Boroujerdi menyebut, mayoritas korban tewas merupakan aparat kepolisian dan keamanan yang tengah menjalankan tugas mengamankan sejumlah titik kerusuhan. Selain aparat, terdapat pula masyarakat sipil yang tidak bersalah.
“Di mana 2.427 masyarakat dianggap sebagai pihak yang mati syahid, yaitu mereka berasal dari kalangan aparatur negara, aparat keamanan, aparat yang memberikan jasa kepada masyarakat, maupun masyarakat yang tidak berdosa yang menjadi korban dari upaya memperjuangkan proyek menciptakan jumlah korban yang sangat banyak. Mereka adalah korban dari kebijakan tersebut,” ujarnya.
“Maka jika kami kalkulasikan, dua pertiga dari jumlah tersebut berasal dari masyarakat yang tidak berdosa maupun aparat yang menjalankan tugasnya,” tuturnya.
Meski begitu, Boroujerdi memastikan dalam menjalankan tugasnya, aparat kepolisian di Iran telah diberikan peringatan untuk tidak melancarkan tembakan ke arah bagian tubuh yang vital.

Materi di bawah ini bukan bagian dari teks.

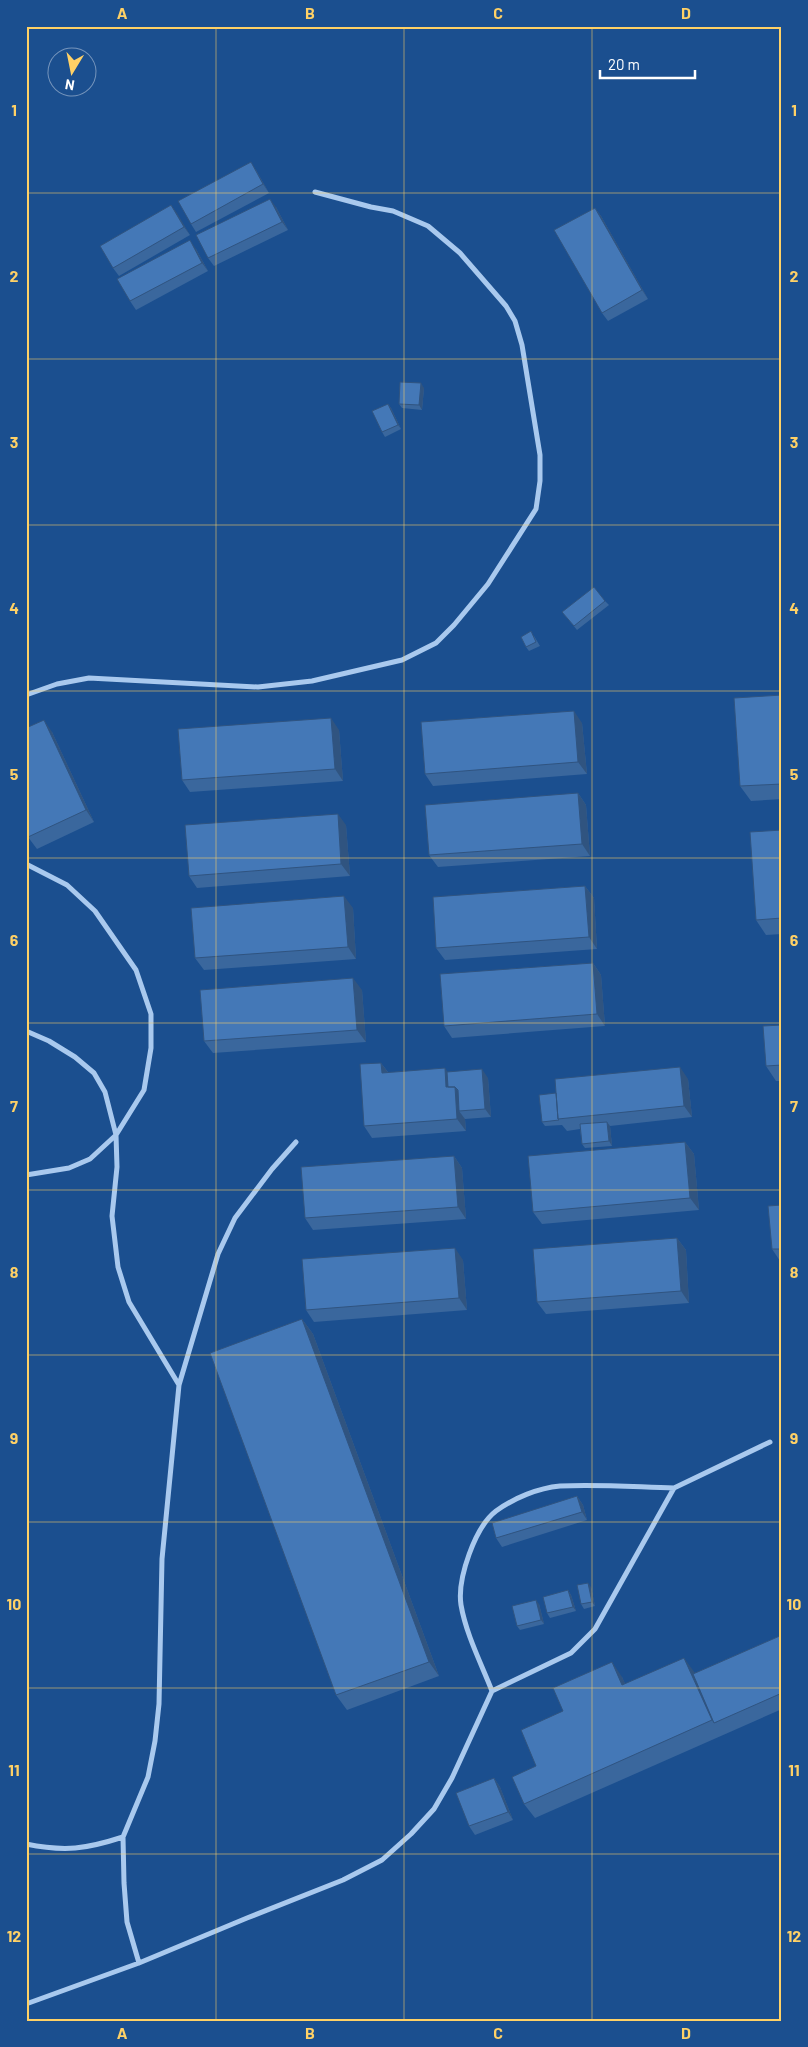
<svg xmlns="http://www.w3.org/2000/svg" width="808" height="2047" font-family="Barlow,sans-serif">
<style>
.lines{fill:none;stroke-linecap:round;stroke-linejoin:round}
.street{stroke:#a9c9ee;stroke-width:5}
.wall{fill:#3a679d}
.shaded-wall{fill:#305480}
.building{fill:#4478b7;stroke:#305480}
.grid{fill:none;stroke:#ffd166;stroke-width:1;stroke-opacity:0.55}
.neatline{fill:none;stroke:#ffd166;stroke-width:2}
.grid-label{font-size:16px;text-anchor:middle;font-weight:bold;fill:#ffd166}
</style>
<rect width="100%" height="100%" fill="#1b4f8f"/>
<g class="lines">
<path class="street" d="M 26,695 L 57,684 L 89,678 L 258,687 L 312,681 L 402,660 L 436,643 L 454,625 L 488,584 L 536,509 L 540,481 L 540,455 L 522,345 L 515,321 L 506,306 L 460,253 L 428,226 L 393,211 L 371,207 L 315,192
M 26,864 L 67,885 L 95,911 L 136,970 L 151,1014 L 151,1048 L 144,1090 L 116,1135 L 90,1159 L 69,1168 L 26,1175
M 26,1031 L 49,1041 L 75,1057 L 94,1073 L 105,1092 L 116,1135 L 117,1167 L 112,1216 L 118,1267 L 129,1302 L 179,1385
M 492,1691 C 481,1663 466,1634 461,1605 C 457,1579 475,1527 496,1511 C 514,1498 538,1488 560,1486 C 597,1484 636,1487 674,1488
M 123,1837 L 124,1883 L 127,1922 L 139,1963
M 26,1844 C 65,1852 86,1849 123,1837 L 148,1777 L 155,1741 L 159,1704 L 162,1559 L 179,1385 L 218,1254 L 235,1218 L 272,1169 L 296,1142
M 26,2004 L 139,1963 L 247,1918 L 343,1880 L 382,1860 L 411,1834 L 434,1809 L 452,1778 L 492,1691 L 571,1653 L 595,1629 L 674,1488 L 770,1442"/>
</g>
<path class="wall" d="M 256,170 L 269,193 L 196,232 L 191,224 Z
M 171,205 L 190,235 L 119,276 L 113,268 Z
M 276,207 L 288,230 L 214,266 L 208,258 Z
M 595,208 L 601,216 L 648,299 L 608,321 L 602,313 Z
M 196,249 L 208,271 L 136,310 L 130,301 Z
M 424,388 L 422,410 L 402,408 L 399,404 Z
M 388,404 L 391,408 L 401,429 L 385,437 L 382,432 Z
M 605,601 L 609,605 L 577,630 L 562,612 Z
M 534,636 L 540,646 L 529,651 L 526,647 Z
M 782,695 L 782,799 L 751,801 L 740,786 Z
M 582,723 L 587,774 L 433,786 L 425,774 Z
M 339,730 L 343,781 L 190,792 L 182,780 Z
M 52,732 L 94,822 L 37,849 L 28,837 Z
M 578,793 L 586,805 L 590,856 L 438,867 L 429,855 Z
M 346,825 L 350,876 L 197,888 L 189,876 Z
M 782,830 L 782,934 L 766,935 L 756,920 Z
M 585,886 L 594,898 L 597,949 L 445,960 L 436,948 Z
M 353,908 L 356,959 L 204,970 L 195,958 Z
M 593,963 L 601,975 L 605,1026 L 452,1038 L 444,1026 Z
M 362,990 L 366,1042 L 213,1053 L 204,1041 Z
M 782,1025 L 782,1081 L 776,1081 L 766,1066 Z
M 381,1063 L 388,1072 L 447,1072 L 488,1078 L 491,1117 L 465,1119 L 466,1131 L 372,1138 L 364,1126 Z
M 688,1079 L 692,1117 L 610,1126 L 612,1146 L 585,1148 L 582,1144 L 580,1129 L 567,1131 L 562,1125 L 545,1126 L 542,1122 Z
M 685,1142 L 694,1154 L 699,1210 L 542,1224 L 533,1212 Z
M 454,1156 L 462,1168 L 466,1219 L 313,1230 L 305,1218 Z
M 782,1205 L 782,1264 L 772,1249 Z
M 677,1238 L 686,1250 L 689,1303 L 546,1314 L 537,1302 Z
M 463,1260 L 467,1310 L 314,1322 L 306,1310 Z
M 302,1319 L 313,1334 L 439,1676 L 347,1710 L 336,1695 Z
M 577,1496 L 583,1505 L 587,1520 L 502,1547 L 496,1538 Z
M 591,1587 L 595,1606 L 584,1609 L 581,1604 Z
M 568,1590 L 571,1595 L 576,1611 L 550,1618 L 547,1613 Z
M 539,1604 L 544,1624 L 520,1630 L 517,1626 Z
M 782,1635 L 782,1709 L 535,1818 L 524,1804 L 536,1766 L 563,1711 L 622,1677 L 625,1684 L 695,1673 Z
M 494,1778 L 500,1787 L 513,1820 L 475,1835 L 469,1826 Z"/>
<path class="shaded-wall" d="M 251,162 L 256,170 L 269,193 L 263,184 Z
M 270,199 L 276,207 L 288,230 L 282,222 Z
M 171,205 L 177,213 L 190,235 L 184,227 Z
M 595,208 L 601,216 L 648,299 L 642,290 Z
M 190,240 L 196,249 L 208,271 L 202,263 Z
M 421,383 L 424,388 L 422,410 L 419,405 Z
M 388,404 L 391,408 L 401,429 L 398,425 Z
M 574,711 L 582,723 L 587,774 L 578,762 Z
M 331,718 L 339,730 L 343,781 L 335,769 Z
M 44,720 L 52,732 L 94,822 L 86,810 Z
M 578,793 L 586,805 L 590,856 L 582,844 Z
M 338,814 L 346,825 L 350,876 L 341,864 Z
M 585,886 L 594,898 L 597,949 L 589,937 Z
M 344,896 L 353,908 L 356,959 L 348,947 Z
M 593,963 L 601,975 L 605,1026 L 597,1014 Z
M 353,978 L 362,990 L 366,1042 L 357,1030 Z
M 381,1063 L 390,1075 L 382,1073 Z
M 680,1067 L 688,1079 L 692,1117 L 684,1106 Z
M 445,1068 L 453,1080 L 454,1090 L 446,1087 Z
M 482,1069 L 488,1078 L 491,1117 L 485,1109 Z
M 455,1087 L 464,1099 L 459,1111 L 465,1119 L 466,1131 L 457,1119 Z
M 607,1122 L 610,1126 L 612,1146 L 609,1141 Z
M 685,1142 L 694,1154 L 699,1210 L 690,1198 Z
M 454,1156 L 462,1168 L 466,1219 L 458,1207 Z
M 677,1238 L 686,1250 L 689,1303 L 681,1291 Z
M 455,1248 L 463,1260 L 467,1310 L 459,1298 Z
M 302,1319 L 313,1334 L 439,1676 L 429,1662 Z
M 577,1496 L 583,1505 L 587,1520 L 582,1512 Z
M 588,1583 L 591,1587 L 595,1606 L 592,1602 Z
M 568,1590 L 571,1595 L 576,1611 L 573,1607 Z
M 536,1600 L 539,1604 L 544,1624 L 541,1620 Z
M 684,1658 L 695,1673 L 717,1722 L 714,1723 L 712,1720 Z
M 612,1662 L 622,1677 L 633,1700 L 622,1685 Z
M 494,1778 L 500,1787 L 513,1820 L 508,1812 Z"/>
<path class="building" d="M 251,162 L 263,184 L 191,224 L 178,201 Z
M 270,199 L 282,222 L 208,258 L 196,235 Z
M 171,205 L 184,227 L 113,268 L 100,246 Z
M 595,208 L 642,290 L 602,313 L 554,230 Z
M 190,240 L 202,263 L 130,301 L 117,279 Z
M 400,382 L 421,383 L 419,405 L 399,404 Z
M 388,404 L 398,425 L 382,432 L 372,411 Z
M 594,587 L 605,601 L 574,626 L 562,612 Z
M 531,631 L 536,642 L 526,647 L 521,637 Z
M 782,695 L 782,784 L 740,786 L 734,698 Z
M 574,711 L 578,762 L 425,774 L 421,722 Z
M 331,718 L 335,769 L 182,780 L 178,729 Z
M 44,720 L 86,810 L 28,837 L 26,832 L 26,728 Z
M 578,793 L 582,844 L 429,855 L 425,805 Z
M 338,814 L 341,864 L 189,876 L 185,825 Z
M 782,830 L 782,918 L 756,920 L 750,832 Z
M 585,886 L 589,937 L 436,948 L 433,897 Z
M 344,896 L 348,947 L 195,958 L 191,908 Z
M 593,963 L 597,1014 L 444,1026 L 440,974 Z
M 353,978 L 357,1030 L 204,1041 L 200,990 Z
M 782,1025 L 782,1065 L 766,1066 L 763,1026 Z
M 381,1063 L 382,1073 L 445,1068 L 446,1087 L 455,1087 L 457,1119 L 364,1126 L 360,1064 Z
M 680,1067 L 684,1106 L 558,1119 L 555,1079 Z
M 482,1069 L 485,1109 L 459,1111 L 458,1090 L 455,1087 L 448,1087 L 447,1072 Z
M 556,1093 L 558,1119 L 559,1120 L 542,1122 L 539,1095 Z
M 607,1122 L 609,1141 L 582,1144 L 580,1124 Z
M 685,1142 L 690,1198 L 533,1212 L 528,1156 Z
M 454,1156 L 458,1207 L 305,1218 L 301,1167 Z
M 782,1205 L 782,1249 L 772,1249 L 768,1206 Z
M 677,1238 L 681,1291 L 537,1302 L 533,1249 Z
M 455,1248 L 459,1298 L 306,1310 L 302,1259 Z
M 302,1319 L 429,1662 L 336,1695 L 210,1353 Z
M 577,1496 L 582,1512 L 496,1538 L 492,1523 Z
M 588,1583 L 592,1602 L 581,1604 L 577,1585 Z
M 568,1590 L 573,1607 L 547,1613 L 543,1597 Z
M 536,1600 L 541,1620 L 517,1626 L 512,1606 Z
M 782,1635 L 782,1693 L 714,1723 L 693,1674 Z
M 684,1658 L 712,1720 L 524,1804 L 512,1777 L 536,1766 L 521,1730 L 563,1711 L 553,1688 L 612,1662 L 622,1685 Z
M 494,1778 L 508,1812 L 469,1826 L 456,1793 Z"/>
<path class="grid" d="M 216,26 L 216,2021M 404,26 L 404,2021M 592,26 L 592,2021M 26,193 L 782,193M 26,359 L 782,359M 26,525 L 782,525M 26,691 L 782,691M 26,858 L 782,858M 26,1023 L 782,1023M 26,1190 L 782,1190M 26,1355 L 782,1355M 26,1522 L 782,1522M 26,1688 L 782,1688M 26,1854 L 782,1854"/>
<rect width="808" height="2047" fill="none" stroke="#1b4f8f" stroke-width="55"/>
<g transform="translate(72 72) rotate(190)"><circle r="24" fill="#1b4f8f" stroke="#7695bc"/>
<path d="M0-4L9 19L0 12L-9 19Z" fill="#ffd166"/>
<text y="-8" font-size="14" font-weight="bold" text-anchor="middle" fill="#ffffff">N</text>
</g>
<path d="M600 70v8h95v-8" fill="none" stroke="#ffffff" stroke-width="2.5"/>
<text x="608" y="70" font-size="15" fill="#ffffff" stroke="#1b4f8f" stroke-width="4" paint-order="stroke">20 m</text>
<rect x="28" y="28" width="752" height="1992" class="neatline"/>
<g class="grid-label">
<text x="122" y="19">A</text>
<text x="310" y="19">B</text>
<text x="498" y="19">C</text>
<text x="686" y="19">D</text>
<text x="14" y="116">1</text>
<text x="794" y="116">1</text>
<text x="14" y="282">2</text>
<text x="794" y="282">2</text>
<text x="14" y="448">3</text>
<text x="794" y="448">3</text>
<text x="14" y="614">4</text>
<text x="794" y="614">4</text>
<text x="14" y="780">5</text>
<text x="794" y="780">5</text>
<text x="14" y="946">6</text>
<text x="794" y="946">6</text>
<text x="14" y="1112">7</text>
<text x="794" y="1112">7</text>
<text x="14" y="1278">8</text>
<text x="794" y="1278">8</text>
<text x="14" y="1444">9</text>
<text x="794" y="1444">9</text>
<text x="14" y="1610">10</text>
<text x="794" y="1610">10</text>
<text x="14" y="1776">11</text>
<text x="794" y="1776">11</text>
<text x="14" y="1942">12</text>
<text x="794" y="1942">12</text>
<text x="122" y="2039">A</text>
<text x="310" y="2039">B</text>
<text x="498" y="2039">C</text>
<text x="686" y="2039">D</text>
</g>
</svg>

Peringatan tersebut dikeluarkan agar tidak menimbulkan korban jiwa dalam aksi kerusuhan. Namun, yang terjadi justru banyak petugas kepolisian yang menjadi korban.
“Dan untuk aparat kepolisian yang melawan pihak yang melakukan kerusuhan, lebih banyak mereka melakukan penembakan di bagian badan agar tidak menciptakan korban,” pungkasnya.